Que Deus nos abençoe nessa empreitada.
Referências:
ABADÍA, José Pedro Tosaus. A Bíblia como literatura. Petrópolis:
Vozes, 2000.
EVANS, Tony. Discipulado espiritual e dinâmico: os
quatro pilares indispensáveis para a maturidade cristã. São Paulo: Editora
Vida, 2000.
KOESTER, Helmut. Introdução ao Novo Testamento. Vol. 2.
São Paulo: Paulus, 2005.
LUZ, Ulrich. El evangelio ségun San Mateo. Vol. IV.

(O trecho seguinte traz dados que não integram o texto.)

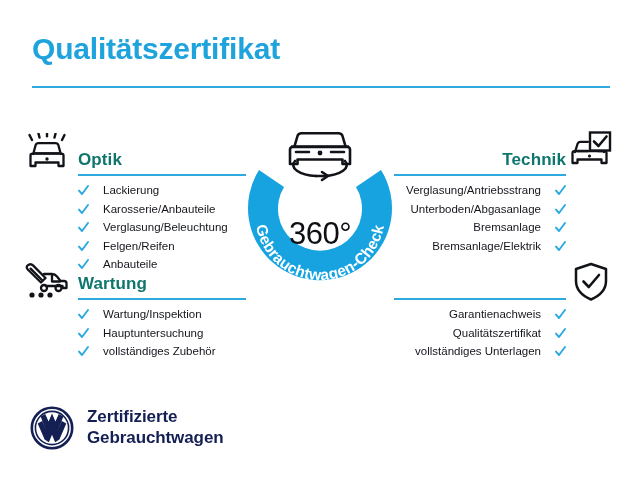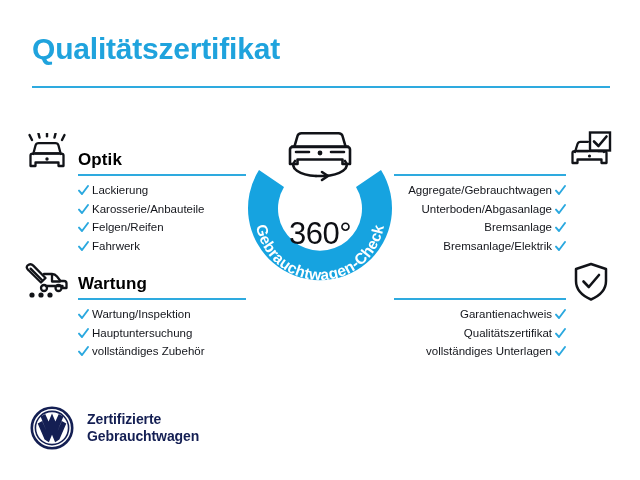--- a/index.html
+++ b/index.html
@@ -19,27 +19,27 @@
   .title-rule{
     position:absolute;left:32px;top:86px;width:578px;height:2px;
     background:#2eaadf;
   }
 
   
   .sect{position:absolute;}
   .sect-head{position:relative;height:30px;}
   .sect-title{
     position:absolute;bottom:6px;font-size:17px;font-weight:bold;
-    color:#000000;white-space:nowrap;letter-spacing:.1px;
+    color:#0f766e;white-space:nowrap;letter-spacing:.1px;
   }
   .sect-rule{position:absolute;bottom:0;height:2px;background:#2eaadf;}
 
   .items{margin-top:9px;}
   .item{
-    display:flex;align-items:center;gap:3px;
+    display:flex;align-items:center;gap:14px;
     font-size:11.5px;color:#14161c;line-height:1;
     margin-bottom:7px;white-space:nowrap;
   }
   .check{flex:0 0 auto;display:block;}
 
   
   .col-left{left:78px;width:168px;}
   .col-left .sect-title{left:0;}
   .col-left .sect-rule{left:0;right:0;}
   .col-left .item{justify-content:flex-start;}
@@ -65,21 +65,21 @@
   .badge{position:absolute;left:225px;top:120px;width:190px;height:190px;}
   .badge svg{display:block;}
   .badge-360{
     position:absolute;left:0;right:0;top:96px;text-align:center;
     font-size:31px;font-weight:normal;color:#0d0f14;letter-spacing:-.5px;
   }
 
   
   .footer{position:absolute;left:30px;top:406px;display:flex;align-items:center;gap:13px;}
   .vw-text{
-    font-size:14px;font-weight:bold;color:#141f53;line-height:1.22;
+    font-size:17px;font-weight:bold;color:#141f53;line-height:1.22;
     letter-spacing:-.1px;white-space:nowrap;
   }
 </style>
 </head>
 <body>
 
 <div class="page">
 
   <div class="title">Qualitätszertifikat</div>
   <div class="title-rule"></div>
@@ -155,38 +155,45 @@
       <div class="item">
         <svg class="check" width="11" height="11" viewBox="0 0 11 11">
             <path d="M1 5.6 L4 9 L10 1" fill="none" stroke="#2aa8df" stroke-width="1.9" stroke-linecap="round" stroke-linejoin="round"></path>
           </svg>
         <span>Karosserie/Anbauteile</span>
       </div>
       <div class="item">
         <svg class="check" width="11" height="11" viewBox="0 0 11 11">
             <path d="M1 5.6 L4 9 L10 1" fill="none" stroke="#2aa8df" stroke-width="1.9" stroke-linecap="round" stroke-linejoin="round"></path>
           </svg>
+        <span>Verglasung/Beleuchtung</span>
+      </div>
+      <div class="item">
+        <svg class="check" width="11" height="11" viewBox="0 0 11 11">
+            <path d="M1 5.6 L4 9 L10 1" fill="none" stroke="#2aa8df" stroke-width="1.9" stroke-linecap="round" stroke-linejoin="round"></path>
+          </svg>
         <span>Felgen/Reifen</span>
       </div>
       <div class="item">
         <svg class="check" width="11" height="11" viewBox="0 0 11 11">
             <path d="M1 5.6 L4 9 L10 1" fill="none" stroke="#2aa8df" stroke-width="1.9" stroke-linecap="round" stroke-linejoin="round"></path>
           </svg>
-        <span>Fahrwerk</span>
+        <span>Anbauteile</span>
       </div>
     </div>
   </div>
 
   <div class="sect col-right row1">
     <div class="sect-head">
+      <div class="sect-title">Technik</div>
       <div class="sect-rule"></div>
     </div>
     <div class="items">
       <div class="item">
-        <span>Aggregate/Gebrauchtwagen</span>
+        <span>Verglasung/Antriebsstrang</span>
         <svg class="check" width="11" height="11" viewBox="0 0 11 11">
             <path d="M1 5.6 L4 9 L10 1" fill="none" stroke="#2aa8df" stroke-width="1.9" stroke-linecap="round" stroke-linejoin="round"></path>
           </svg>
       </div>
       <div class="item">
         <span>Unterboden/Abgasanlage</span>
         <svg class="check" width="11" height="11" viewBox="0 0 11 11">
             <path d="M1 5.6 L4 9 L10 1" fill="none" stroke="#2aa8df" stroke-width="1.9" stroke-linecap="round" stroke-linejoin="round"></path>
           </svg>
       </div>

Salamanca: Ediciones Sígueme, 2005.
MESTERS, Carlos; LOPES,
Mercedes. O avesso é o lado certo.
São Paulo: Paulinas, 1998.
OLIVEIRA, Anderson de Lima. Acumulai tesouros no céu: estudo da
linguagem econômica do evangelho de Mateus. São Bernardo do Campo: Universidade
Metodista de São Paulo (Dissertação de mestrado), 2010.
OVERMAN, J. Andrew. O evangelho de Mateus e o judaísmo formativo.
São Paulo: Loyola, 1997.
SOUZA, José Carlos. Leiga, ministerial e ecumênica: a igreja
no pensamento de John Wesley. São Bernardo do Campo: Editeo, 2009.

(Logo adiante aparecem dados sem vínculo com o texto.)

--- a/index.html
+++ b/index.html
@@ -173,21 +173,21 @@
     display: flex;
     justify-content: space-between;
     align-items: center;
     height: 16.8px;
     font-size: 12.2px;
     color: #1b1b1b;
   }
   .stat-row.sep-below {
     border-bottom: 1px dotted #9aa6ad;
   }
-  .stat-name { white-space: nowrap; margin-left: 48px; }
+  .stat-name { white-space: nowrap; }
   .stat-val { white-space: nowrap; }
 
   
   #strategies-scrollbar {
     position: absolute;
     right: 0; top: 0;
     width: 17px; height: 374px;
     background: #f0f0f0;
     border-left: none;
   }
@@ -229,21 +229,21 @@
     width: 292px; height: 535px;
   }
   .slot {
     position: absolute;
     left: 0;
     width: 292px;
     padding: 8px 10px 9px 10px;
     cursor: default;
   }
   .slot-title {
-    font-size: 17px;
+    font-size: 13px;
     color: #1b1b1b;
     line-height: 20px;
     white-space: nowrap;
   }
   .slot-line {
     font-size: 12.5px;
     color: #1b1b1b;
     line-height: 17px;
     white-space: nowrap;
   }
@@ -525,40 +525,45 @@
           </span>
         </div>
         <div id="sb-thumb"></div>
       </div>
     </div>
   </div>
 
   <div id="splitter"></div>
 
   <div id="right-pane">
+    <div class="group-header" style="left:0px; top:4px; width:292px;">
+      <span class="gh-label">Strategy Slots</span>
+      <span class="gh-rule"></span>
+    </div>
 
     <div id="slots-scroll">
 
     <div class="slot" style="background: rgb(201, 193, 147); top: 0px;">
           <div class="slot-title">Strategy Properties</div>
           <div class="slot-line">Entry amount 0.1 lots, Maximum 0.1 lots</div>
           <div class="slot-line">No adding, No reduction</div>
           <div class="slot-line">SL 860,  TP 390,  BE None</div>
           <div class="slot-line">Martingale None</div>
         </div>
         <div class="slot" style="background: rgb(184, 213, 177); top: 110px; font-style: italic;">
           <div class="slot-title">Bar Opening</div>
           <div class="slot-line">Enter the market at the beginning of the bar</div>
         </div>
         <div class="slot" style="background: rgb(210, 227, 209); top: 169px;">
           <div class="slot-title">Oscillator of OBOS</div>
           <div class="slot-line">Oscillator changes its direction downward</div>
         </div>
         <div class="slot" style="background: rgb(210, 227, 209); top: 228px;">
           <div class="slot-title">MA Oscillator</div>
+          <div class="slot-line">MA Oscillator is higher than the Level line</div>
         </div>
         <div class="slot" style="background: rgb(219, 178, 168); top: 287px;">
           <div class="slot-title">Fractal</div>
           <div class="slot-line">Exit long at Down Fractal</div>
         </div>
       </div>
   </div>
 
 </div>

WOODWARD, E. L. Uma história da Inglaterra. Rio de
Janeiro: Zahar, 1964.
[1] A terminologia
evangelhos utilizada aqui diz respeito aos quatro registros canônicos sobre a
vida e ministério de Jesus e não a proclamação da mensagem em si. Embora o
teologicamente correto seja utilizar o termo no singular, a opção é proposital,
pois visa fazer conexão com os distintos relatos.